_PROBLEM 1:_ Rewrite the Wyclef Jean interview from "What does authenticity" up to and including "buy into it.", changing "Netflix" to "a studio".
_PROBLEM 2:_ In the Wyclef Jean interview, what role is he serving in at the Cannes Lions festival?

Highsnobiety

Known as the Oscars of the advertising world, the Cannes Lions International Festival of Creativity has been recognizing excellence in branded communication for over six decades. The week-long event includes various industry leaders judging works across different cultural categories that have made an impact.

We sat down with Wyclef Jean, who is serving as the Entertainment Lions for Music Jury President. As President and Chief Strategy Officer of Sodo Mood Lab — and an iconic musician who has blessed us with his solo beats and masterpieces with the Fugees — he brings both his expertise in the field and thoughtful point of view on social justice to breathe new life into the Cannes Lions festival.

Read on to learn about his take on brand authenticity, how brands can get social justice right, and more.

What does authenticity mean to you?

The business that we're in, everyone has something to sell and everyone has a pitch. I say that the best way to sell a product is not to promote it, but to show me how much you feel about the product, internally. I'll give you an example. We're doing a movie with Netflix, right, and you know how you go in and you do the pitch? This is supposed to be about my life story, the first 10 years of my life. We walked in and — you could imagine a trillion pitches a day for Netflix, right? What they bought into was just the facts of the conversation. So I feel like what's authentic doesn't have to be pushed on. It's something that someone can speak about and you can feel the belief for it, and that's what makes me buy into it.

What is your advice to brands who are trying to be authentic while trying to meet a business goal?

It's a very tricky slope. That's the reality. I mean, we have to admit that. You can either get it right or get it wrong, there's nothing in between. And in order for you to get it right, you have to make sure you are hiring the right creators who fully understand that culture. That's the number one thing. If you're going to talk to me about Brooklyn, Flatbush Avenue, and it's a creator who understands the area and understands the dimensions, it’s going to come across real. And the best way to do that is to make sure you are hiring the creative who is entrenched in what you are trying to convey to the public.

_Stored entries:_
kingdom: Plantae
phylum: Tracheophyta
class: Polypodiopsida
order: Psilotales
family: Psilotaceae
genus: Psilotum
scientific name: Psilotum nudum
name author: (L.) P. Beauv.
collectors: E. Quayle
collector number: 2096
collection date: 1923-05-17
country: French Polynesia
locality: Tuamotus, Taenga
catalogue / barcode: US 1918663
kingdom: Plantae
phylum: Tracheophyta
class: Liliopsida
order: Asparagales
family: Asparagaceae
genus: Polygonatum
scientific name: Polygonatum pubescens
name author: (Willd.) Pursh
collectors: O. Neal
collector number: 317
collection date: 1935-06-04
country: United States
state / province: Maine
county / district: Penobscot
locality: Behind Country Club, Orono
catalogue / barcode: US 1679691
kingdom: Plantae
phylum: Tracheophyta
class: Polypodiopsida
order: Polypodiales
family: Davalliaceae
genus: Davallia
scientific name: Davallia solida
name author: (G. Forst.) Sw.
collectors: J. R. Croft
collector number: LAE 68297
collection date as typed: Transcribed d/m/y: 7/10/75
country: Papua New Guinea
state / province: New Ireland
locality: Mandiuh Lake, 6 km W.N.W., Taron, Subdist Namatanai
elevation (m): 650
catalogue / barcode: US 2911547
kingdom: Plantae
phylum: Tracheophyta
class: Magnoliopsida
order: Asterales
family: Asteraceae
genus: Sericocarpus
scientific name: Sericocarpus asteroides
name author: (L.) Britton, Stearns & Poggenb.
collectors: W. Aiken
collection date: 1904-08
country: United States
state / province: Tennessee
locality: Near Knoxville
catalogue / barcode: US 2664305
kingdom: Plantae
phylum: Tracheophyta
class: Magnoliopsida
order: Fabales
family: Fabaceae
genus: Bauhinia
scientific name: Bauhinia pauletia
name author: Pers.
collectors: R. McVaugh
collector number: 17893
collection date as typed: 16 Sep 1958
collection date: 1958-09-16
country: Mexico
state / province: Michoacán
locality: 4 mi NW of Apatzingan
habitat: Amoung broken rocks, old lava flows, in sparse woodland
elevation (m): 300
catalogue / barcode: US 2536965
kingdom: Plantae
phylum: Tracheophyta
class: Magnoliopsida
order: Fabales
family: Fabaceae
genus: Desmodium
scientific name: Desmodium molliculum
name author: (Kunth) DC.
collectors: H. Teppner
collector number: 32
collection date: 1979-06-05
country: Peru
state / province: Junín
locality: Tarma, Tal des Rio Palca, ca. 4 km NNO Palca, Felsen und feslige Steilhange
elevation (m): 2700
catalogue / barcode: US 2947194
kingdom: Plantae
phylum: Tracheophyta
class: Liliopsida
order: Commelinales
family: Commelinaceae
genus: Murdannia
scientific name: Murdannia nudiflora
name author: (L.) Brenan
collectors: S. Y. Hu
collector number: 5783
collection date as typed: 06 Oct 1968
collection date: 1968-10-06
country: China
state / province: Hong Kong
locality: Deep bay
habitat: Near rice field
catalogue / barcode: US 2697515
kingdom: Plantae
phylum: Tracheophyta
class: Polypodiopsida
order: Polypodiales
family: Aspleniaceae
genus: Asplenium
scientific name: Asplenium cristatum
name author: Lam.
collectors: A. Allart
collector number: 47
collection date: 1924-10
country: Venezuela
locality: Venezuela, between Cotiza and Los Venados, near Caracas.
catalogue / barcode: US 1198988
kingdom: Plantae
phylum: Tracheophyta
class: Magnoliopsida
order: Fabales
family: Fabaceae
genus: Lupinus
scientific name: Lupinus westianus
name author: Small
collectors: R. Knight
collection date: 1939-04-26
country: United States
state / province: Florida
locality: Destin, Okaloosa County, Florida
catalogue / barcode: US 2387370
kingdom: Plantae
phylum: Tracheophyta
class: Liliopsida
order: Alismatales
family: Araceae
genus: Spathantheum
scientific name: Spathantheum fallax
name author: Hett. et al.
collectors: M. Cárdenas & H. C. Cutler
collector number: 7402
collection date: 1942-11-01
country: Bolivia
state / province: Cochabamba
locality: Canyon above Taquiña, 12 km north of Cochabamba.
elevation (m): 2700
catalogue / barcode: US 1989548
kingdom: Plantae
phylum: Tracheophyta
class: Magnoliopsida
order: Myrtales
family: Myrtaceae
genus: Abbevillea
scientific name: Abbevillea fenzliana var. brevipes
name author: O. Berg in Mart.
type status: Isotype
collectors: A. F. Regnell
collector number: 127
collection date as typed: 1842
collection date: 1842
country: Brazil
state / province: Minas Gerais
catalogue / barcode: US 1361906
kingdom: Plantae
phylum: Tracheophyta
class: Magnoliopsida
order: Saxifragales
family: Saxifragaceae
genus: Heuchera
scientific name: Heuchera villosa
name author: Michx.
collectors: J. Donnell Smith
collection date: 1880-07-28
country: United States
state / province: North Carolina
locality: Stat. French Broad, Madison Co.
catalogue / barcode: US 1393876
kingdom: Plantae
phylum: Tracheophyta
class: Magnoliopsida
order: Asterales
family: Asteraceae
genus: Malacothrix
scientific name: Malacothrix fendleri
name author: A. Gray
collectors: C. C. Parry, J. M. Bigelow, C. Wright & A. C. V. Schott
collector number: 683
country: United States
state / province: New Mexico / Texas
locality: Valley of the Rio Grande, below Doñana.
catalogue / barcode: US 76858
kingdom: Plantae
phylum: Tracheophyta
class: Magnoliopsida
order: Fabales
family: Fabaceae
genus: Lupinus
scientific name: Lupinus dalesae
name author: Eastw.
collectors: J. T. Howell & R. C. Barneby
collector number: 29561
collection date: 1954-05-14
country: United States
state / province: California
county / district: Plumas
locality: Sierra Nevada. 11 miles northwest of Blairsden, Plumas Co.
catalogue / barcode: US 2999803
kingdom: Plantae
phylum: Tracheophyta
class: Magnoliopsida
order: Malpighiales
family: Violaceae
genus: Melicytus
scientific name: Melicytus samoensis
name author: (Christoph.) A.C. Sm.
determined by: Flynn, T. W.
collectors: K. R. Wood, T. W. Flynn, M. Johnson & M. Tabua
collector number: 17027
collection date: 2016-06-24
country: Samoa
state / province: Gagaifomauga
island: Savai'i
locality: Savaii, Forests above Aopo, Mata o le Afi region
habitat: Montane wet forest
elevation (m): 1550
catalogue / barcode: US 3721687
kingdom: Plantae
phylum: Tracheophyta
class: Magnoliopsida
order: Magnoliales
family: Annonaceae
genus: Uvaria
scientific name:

_TASK SOLUTION 1:_
What does authenticity mean to you?

The business that we're in, everyone has something to sell and everyone has a pitch. I say that the best way to sell a product is not to promote it, but to show me how much you feel about the product, internally. I'll give you an example. We're doing a movie with a studio, right, and you know how you go in and you do the pitch? This is supposed to be about my life story, the first 10 years of my life. We walked in and — you could imagine a trillion pitches a day for a studio, right? What they bought into was just the facts of the conversation. So I feel like what's authentic doesn't have to be pushed on. It's something that someone can speak about and you can feel the belief for it, and that's what makes me buy into it.

_TASK SOLUTION 2:_ Entertainment Lions for Music Jury President